YOUR GOAL
Count the lines in the records below that contain the string "Public", treating uppercase and lowercase as different. Reply with the number alone.

RAW DATA

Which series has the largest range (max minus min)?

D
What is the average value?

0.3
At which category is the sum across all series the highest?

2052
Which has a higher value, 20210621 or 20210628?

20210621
...
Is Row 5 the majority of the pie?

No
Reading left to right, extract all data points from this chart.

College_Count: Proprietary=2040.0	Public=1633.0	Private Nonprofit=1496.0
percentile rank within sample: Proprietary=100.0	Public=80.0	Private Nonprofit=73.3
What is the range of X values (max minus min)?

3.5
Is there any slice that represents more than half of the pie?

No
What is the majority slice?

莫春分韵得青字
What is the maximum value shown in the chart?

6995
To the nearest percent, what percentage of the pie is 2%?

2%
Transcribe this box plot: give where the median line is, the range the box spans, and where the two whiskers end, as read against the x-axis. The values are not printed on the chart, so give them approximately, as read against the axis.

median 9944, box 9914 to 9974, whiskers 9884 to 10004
---
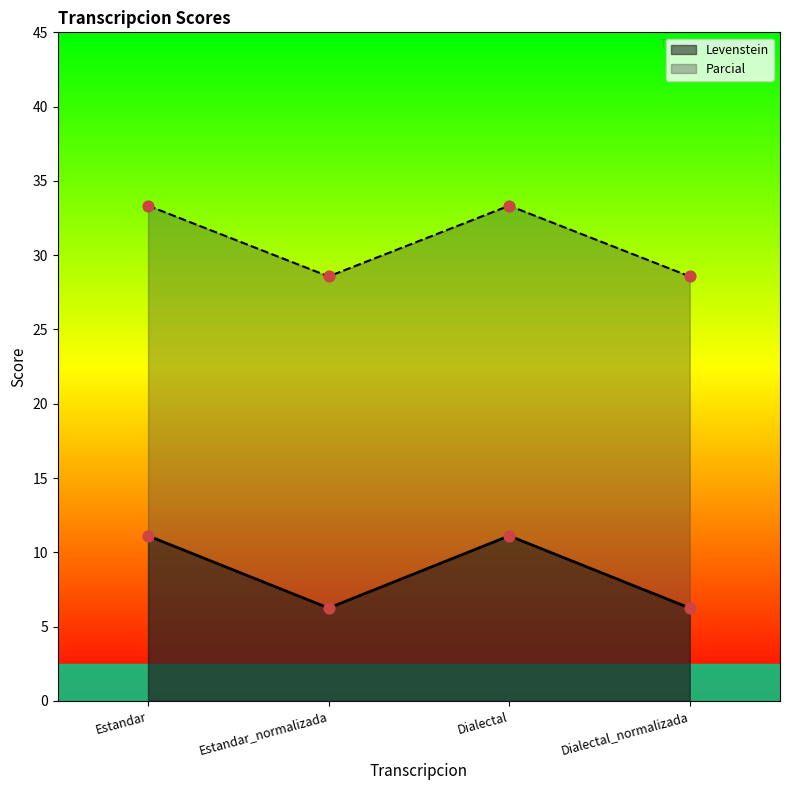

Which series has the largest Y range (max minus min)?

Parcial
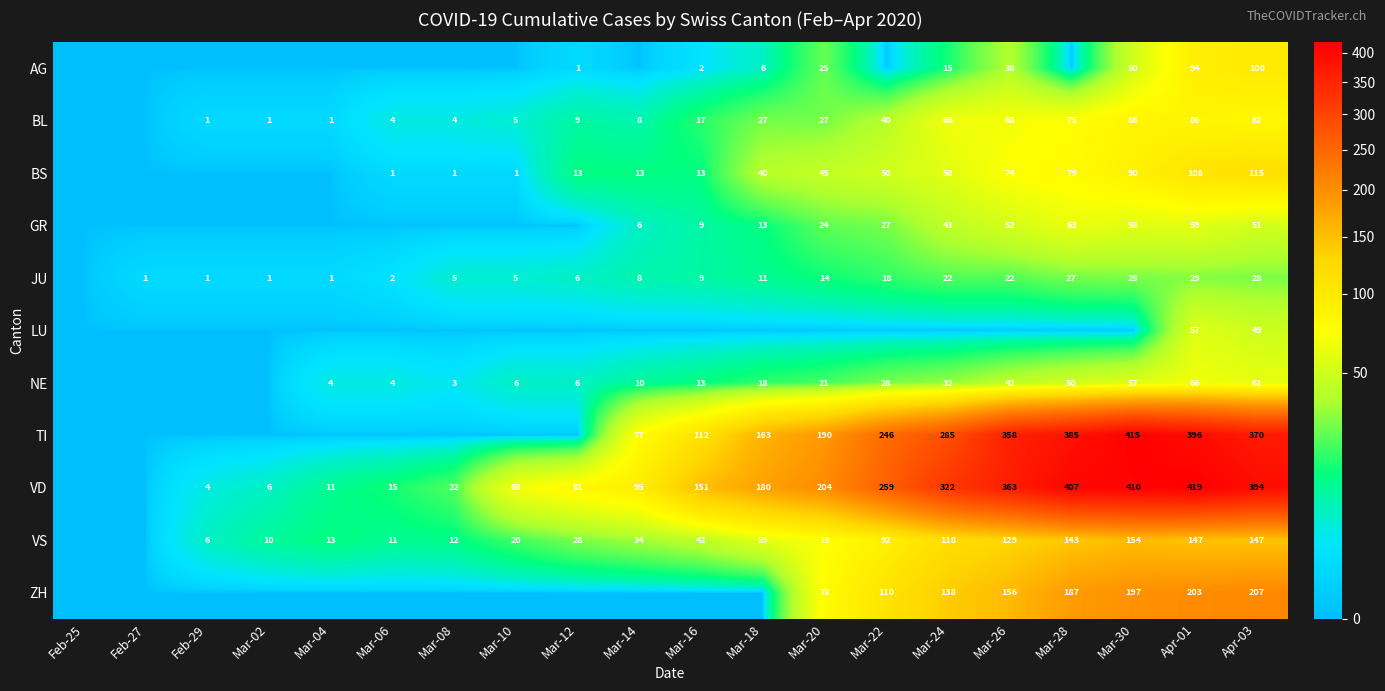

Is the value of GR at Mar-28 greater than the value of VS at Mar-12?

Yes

SOLUTION
2